→ Goal
Please write out again the lines starting at the one that has "pose: elev=350.5 azim=167.5" and ending with the one that has "Dot at: (295, 228)", with every "pose" changed to "view" and nothing else altered.

Stored entries
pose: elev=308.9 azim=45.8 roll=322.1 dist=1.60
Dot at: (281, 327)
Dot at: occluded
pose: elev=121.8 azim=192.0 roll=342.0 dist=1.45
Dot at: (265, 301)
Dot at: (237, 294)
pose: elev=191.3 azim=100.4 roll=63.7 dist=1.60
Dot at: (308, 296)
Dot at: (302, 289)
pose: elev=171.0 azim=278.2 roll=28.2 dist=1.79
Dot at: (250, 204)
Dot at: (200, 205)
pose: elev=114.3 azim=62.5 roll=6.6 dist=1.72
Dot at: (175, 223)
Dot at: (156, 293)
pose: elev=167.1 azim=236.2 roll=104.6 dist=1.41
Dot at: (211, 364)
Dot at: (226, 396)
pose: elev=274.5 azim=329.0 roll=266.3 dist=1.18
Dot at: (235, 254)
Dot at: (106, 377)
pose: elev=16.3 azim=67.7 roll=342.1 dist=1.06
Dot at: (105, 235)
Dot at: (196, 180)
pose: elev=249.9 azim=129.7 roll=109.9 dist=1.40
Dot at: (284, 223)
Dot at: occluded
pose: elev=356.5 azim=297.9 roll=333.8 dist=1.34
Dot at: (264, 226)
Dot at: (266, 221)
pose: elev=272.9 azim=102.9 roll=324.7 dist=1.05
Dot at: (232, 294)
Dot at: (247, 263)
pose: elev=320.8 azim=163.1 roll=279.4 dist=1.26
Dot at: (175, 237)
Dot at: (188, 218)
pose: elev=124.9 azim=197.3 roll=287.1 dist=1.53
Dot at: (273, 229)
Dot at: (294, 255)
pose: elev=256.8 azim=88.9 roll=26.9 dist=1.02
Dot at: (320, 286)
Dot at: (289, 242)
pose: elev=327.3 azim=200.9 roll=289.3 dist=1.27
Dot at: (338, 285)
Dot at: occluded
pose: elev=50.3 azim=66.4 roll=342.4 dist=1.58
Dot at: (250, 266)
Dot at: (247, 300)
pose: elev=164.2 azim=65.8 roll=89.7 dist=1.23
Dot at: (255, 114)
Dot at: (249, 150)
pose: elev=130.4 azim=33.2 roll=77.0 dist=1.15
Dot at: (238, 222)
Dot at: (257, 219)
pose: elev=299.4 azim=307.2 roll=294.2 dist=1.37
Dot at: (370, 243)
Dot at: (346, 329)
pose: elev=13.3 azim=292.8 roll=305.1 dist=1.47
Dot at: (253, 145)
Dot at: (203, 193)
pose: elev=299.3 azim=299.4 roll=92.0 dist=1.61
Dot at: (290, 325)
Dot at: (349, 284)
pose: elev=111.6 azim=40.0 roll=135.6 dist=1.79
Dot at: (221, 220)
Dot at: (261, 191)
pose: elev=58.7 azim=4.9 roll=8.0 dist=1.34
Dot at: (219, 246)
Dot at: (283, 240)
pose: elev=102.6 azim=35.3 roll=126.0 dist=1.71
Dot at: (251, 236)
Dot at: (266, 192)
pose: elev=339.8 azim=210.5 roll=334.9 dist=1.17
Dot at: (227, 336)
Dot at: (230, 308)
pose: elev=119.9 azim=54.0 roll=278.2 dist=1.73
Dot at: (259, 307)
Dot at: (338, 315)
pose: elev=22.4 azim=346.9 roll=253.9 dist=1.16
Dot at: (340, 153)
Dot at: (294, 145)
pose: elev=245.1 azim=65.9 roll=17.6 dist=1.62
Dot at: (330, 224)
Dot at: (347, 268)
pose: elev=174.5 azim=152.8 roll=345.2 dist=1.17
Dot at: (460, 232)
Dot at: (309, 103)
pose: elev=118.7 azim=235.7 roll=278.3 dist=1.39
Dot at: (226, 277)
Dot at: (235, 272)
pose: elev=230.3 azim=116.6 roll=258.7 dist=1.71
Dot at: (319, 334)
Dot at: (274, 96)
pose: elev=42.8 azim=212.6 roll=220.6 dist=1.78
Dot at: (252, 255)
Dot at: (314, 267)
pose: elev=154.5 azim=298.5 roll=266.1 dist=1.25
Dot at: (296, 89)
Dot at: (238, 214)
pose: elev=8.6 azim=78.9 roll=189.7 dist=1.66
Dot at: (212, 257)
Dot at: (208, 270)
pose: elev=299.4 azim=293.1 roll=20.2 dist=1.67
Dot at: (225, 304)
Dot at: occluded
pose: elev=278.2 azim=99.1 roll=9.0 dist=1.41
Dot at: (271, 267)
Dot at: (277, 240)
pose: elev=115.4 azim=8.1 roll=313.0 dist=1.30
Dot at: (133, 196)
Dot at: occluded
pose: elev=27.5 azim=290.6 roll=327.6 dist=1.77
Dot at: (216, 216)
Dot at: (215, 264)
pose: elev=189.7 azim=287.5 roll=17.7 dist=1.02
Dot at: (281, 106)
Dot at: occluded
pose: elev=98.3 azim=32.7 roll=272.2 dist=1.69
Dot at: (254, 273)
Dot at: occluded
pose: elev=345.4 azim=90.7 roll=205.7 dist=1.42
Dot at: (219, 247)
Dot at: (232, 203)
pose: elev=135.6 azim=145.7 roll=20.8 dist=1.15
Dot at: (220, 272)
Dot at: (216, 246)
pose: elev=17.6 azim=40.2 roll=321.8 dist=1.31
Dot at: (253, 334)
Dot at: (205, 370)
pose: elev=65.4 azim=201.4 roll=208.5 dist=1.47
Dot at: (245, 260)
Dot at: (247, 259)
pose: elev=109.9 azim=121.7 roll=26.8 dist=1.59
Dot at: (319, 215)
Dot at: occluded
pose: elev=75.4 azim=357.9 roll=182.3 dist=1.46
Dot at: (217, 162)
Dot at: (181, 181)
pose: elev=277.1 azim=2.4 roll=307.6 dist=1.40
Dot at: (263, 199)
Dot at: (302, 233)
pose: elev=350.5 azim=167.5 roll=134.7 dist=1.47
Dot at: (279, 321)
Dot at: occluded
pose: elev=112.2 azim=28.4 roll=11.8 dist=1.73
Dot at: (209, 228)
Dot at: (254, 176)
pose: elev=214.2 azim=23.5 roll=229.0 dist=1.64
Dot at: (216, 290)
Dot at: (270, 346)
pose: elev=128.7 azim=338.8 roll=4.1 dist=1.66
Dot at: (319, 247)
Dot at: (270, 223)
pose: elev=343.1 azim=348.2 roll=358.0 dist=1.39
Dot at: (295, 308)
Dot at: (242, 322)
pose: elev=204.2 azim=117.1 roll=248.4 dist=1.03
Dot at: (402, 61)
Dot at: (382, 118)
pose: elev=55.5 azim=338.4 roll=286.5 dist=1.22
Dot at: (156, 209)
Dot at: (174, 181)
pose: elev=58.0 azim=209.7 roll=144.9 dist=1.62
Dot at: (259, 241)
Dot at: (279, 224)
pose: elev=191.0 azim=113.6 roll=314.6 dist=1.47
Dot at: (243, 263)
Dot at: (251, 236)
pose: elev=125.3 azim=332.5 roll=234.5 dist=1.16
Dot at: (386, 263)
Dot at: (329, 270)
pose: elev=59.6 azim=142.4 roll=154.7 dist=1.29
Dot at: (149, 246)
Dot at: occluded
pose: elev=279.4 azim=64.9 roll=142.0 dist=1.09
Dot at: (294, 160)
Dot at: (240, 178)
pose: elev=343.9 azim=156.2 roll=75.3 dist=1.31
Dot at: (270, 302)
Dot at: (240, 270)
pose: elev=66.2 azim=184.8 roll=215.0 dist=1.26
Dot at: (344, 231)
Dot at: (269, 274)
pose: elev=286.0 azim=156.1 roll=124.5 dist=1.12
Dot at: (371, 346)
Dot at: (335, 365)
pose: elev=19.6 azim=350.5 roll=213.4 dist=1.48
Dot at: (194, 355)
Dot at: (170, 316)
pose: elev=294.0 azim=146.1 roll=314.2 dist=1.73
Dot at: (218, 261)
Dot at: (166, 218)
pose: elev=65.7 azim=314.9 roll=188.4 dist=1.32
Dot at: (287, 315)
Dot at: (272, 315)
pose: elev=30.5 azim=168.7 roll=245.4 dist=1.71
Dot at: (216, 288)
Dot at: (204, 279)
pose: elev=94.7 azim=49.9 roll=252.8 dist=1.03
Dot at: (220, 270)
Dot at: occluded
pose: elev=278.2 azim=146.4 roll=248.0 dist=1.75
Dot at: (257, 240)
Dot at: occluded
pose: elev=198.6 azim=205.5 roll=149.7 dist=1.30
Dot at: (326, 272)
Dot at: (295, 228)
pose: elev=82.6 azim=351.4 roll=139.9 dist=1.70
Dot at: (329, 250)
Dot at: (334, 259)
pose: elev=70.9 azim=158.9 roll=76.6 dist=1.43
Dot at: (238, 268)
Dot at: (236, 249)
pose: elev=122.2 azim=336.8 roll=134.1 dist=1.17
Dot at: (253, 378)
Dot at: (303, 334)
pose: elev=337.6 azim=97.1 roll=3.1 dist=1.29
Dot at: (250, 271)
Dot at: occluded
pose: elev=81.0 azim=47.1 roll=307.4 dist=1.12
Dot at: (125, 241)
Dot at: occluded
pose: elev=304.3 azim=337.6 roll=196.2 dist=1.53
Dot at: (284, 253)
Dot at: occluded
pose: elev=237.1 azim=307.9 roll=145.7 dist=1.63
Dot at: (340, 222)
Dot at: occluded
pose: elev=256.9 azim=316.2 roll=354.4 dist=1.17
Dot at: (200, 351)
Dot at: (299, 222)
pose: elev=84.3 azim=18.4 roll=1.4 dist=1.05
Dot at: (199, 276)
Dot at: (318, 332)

→ Task result
view: elev=350.5 azim=167.5 roll=134.7 dist=1.47
Dot at: (279, 321)
Dot at: occluded
view: elev=112.2 azim=28.4 roll=11.8 dist=1.73
Dot at: (209, 228)
Dot at: (254, 176)
view: elev=214.2 azim=23.5 roll=229.0 dist=1.64
Dot at: (216, 290)
Dot at: (270, 346)
view: elev=128.7 azim=338.8 roll=4.1 dist=1.66
Dot at: (319, 247)
Dot at: (270, 223)
view: elev=343.1 azim=348.2 roll=358.0 dist=1.39
Dot at: (295, 308)
Dot at: (242, 322)
view: elev=204.2 azim=117.1 roll=248.4 dist=1.03
Dot at: (402, 61)
Dot at: (382, 118)
view: elev=55.5 azim=338.4 roll=286.5 dist=1.22
Dot at: (156, 209)
Dot at: (174, 181)
view: elev=58.0 azim=209.7 roll=144.9 dist=1.62
Dot at: (259, 241)
Dot at: (279, 224)
view: elev=191.0 azim=113.6 roll=314.6 dist=1.47
Dot at: (243, 263)
Dot at: (251, 236)
view: elev=125.3 azim=332.5 roll=234.5 dist=1.16
Dot at: (386, 263)
Dot at: (329, 270)
view: elev=59.6 azim=142.4 roll=154.7 dist=1.29
Dot at: (149, 246)
Dot at: occluded
view: elev=279.4 azim=64.9 roll=142.0 dist=1.09
Dot at: (294, 160)
Dot at: (240, 178)
view: elev=343.9 azim=156.2 roll=75.3 dist=1.31
Dot at: (270, 302)
Dot at: (240, 270)
view: elev=66.2 azim=184.8 roll=215.0 dist=1.26
Dot at: (344, 231)
Dot at: (269, 274)
view: elev=286.0 azim=156.1 roll=124.5 dist=1.12
Dot at: (371, 346)
Dot at: (335, 365)
view: elev=19.6 azim=350.5 roll=213.4 dist=1.48
Dot at: (194, 355)
Dot at: (170, 316)
view: elev=294.0 azim=146.1 roll=314.2 dist=1.73
Dot at: (218, 261)
Dot at: (166, 218)
view: elev=65.7 azim=314.9 roll=188.4 dist=1.32
Dot at: (287, 315)
Dot at: (272, 315)
view: elev=30.5 azim=168.7 roll=245.4 dist=1.71
Dot at: (216, 288)
Dot at: (204, 279)
view: elev=94.7 azim=49.9 roll=252.8 dist=1.03
Dot at: (220, 270)
Dot at: occluded
view: elev=278.2 azim=146.4 roll=248.0 dist=1.75
Dot at: (257, 240)
Dot at: occluded
view: elev=198.6 azim=205.5 roll=149.7 dist=1.30
Dot at: (326, 272)
Dot at: (295, 228)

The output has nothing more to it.